KB44810 - Pulse client components clean up and Seamless Upgrade Helper tool for Browsers (Agentless) to remediate Cert issue.

This article outlines the details that admins need to know to use the Pulse client components clean up and Seamless Upgrade Helper tool for browsers.

The Client components that were part of the versions affected by KB44781 until this time had to be removed manually or via Uninstallers.

In PCS 9.1R11.5, we have provided a built-in tool for automated/seamless clean-up of browser-based Pulse client-side components.

• For Admins:

1. This option would be admin-driven, disabled by default, and is available under Maintenance -> System -> Options -> “Enable Pulse Client Components removal Tool for Cert issue Remediation”.
2. This is a Global option and cannot be customized for certain roles.
3. This applies to Windows End-Points only.
4. Admins can add customized pre-auth content to let end-users know that this option is enabled temporarily and about the functionality it offers.
   
   Authentication -> Signing-in -> Sign-in Notification -> Pre-Auth Sign-in Notification
5. This would work for end users with non-Admin rights provided there is Pulse Desktop Client and/or Pulse Secure Installer Service already installed.
6. This would run on the end point once irrespective of the client component versions currently installed.
7. This is browser-specific, i.e. once run from Chrome it will not re-run upon subsequent browser logins unless cache/cookies are removed.However, the first we run it on another supported Browser such as Edge, Firefox, it will run once again.
8. Admins can turn this option off after a certain time, based on the end user feedback/reports.

• End User Flow:

1. User enters the URL in the browser.
2. The "Pre Sign-In notification" is presented to the user (If configured).
3. User gets the Helper download prompt (As shown below).

       4. Clicks on the download (This downloads the PulseUpgradeHelper.msi)
       5. User runs the MSI.
       6. If presented with the "Windows Defender SmartScreen" Prompt as shown below,please click on “More Info” and then click on “Run Anyway” as shown below.





Microsoft smart screen that runs with Windows Defender uses prevalence to trust the certificate used in signing the Pulse Binaries.

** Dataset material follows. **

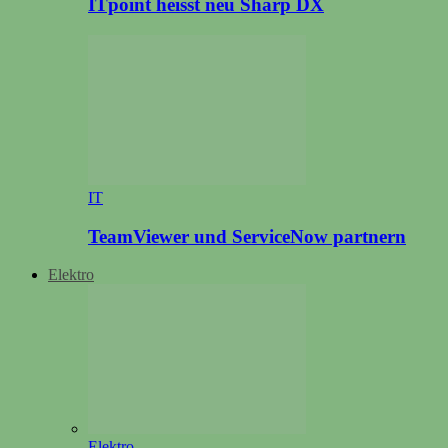
ITpoint heisst neu Sharp DX
IT
TeamViewer und ServiceNow partnern
Elektro
Elektro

This is the expected behavior according to our CA. And, with time, the end-users will stop receiving these notifications as the trust would be built.

We involved Microsoft to update the prevalence of our application and end users should no longer see these warnings,

Note: A similar behavior may be seen with some AV vendors as well. These warnings will stop with time.

        7. After components get cleared, the “Pulse Upgrade Helper” prompt shows up as below (Pulse Desktop Client & any open instances of IE is closed upon clicking OK).



       8. After a few seconds, the end user will get the procedure completion prompt (See below).



       9. User goes back to the browser (IE users need to open a new instance of IE) and hits Click HERE to continue to log in.

• Logs:

Please provide the following log for investigation in case of any issues: C:\Users\Public\Pulse Secure\Logging\PulseSecure_KB44781

• Note:

1. This is specific to browser-related PCS components. Customers impacted by Pulse Desktop Client upgrade due to the old certificate should use the solution outlined in KB44792 - How to remove old client side components via Stand-Alone Pulse Desktop Client to resolve the Pulse Desktop Client Upgrade issue?
2. The MSI that gets downloaded is not compatible with SCCM and other similar tools.
3. In the event, the components are not cleared properly (partial removal due to inevitable conditions), the user can clear their browser cache/cookies to reinitiate the User flow outlined earlier.

PCS 9.1R11.5 is expected to release by the 3rd week of June, 2021.